Photek wrote:As for a united Ireland, I can't see that happening in my life time, just far too many things to negotiate that'd take too long. I mean just one would were would the Government be? The Dail?

Well it'd have to be Dublin, I doubt that'd even be in question.

If a United Ireland is to happen in our lifetime then the government need to start building towards that possibility now. The national debt would need to be tackled aggressively going forward with a government surplus and a real reduction of the debt, not just a reduction in terms of a percentage of GDP, being the target starting in 2018. If support for a United Ireland hit 40% in the North then I think the government of the Republic would need to start building up a reunification fund to cover the costs of a United Ireland. Those sort of policies would be very hard to implement though due to the popularity of so-called anti-austerity politicians like Paul Murphy and Ruth Coppinger.

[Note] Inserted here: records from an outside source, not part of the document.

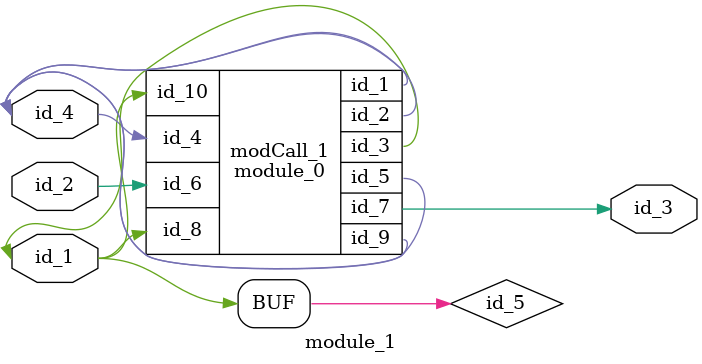
<source format=v>
module module_0 (
    id_1,
    id_2,
    id_3,
    id_4,
    id_5,
    id_6,
    id_7,
    id_8,
    id_9,
    id_10
);
  input wire id_10;
  inout wire id_9;
  input wire id_8;
  output wire id_7;
  input wire id_6;
  inout wire id_5;
  input wire id_4;
  output wire id_3;
  output wire id_2;
  output wire id_1;
  wire id_11;
  assign id_11 = id_9;
  wire id_12;
endmodule
module module_1 (
    id_1,
    id_2,
    id_3,
    id_4
);
  inout wire id_4;
  output wire id_3;
  input wire id_2;
  input wire id_1;
  wire id_5;
  module_0 modCall_1 (
      id_4,
      id_4,
      id_5,
      id_4,
      id_4,
      id_2,
      id_3,
      id_5,
      id_4,
      id_5
  );
  assign id_5 = id_1;
  assign id_5 = id_5;
endmodule

</source>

I used to think that a United Ireland is something that would never happen and while I still think it's very unlikely anytime soon it's now something I think will eventually happen. A large part of that belief is because the values of the main Unionist parties, the DUP and UUP, are too tied up in hard-line protestant values. Stuff like gay marriage and access to abortion has sod all to do with Unionism but then you see people like Arlene Foster and Edwin Poots put opposing those issues near the top of the DUPs manifesto and it just drives people, especially younger people, towards parties like the Alliance party. They are hurting Unionism with this approach and if they don't change course soon a United Ireland may just become a question of when, not if.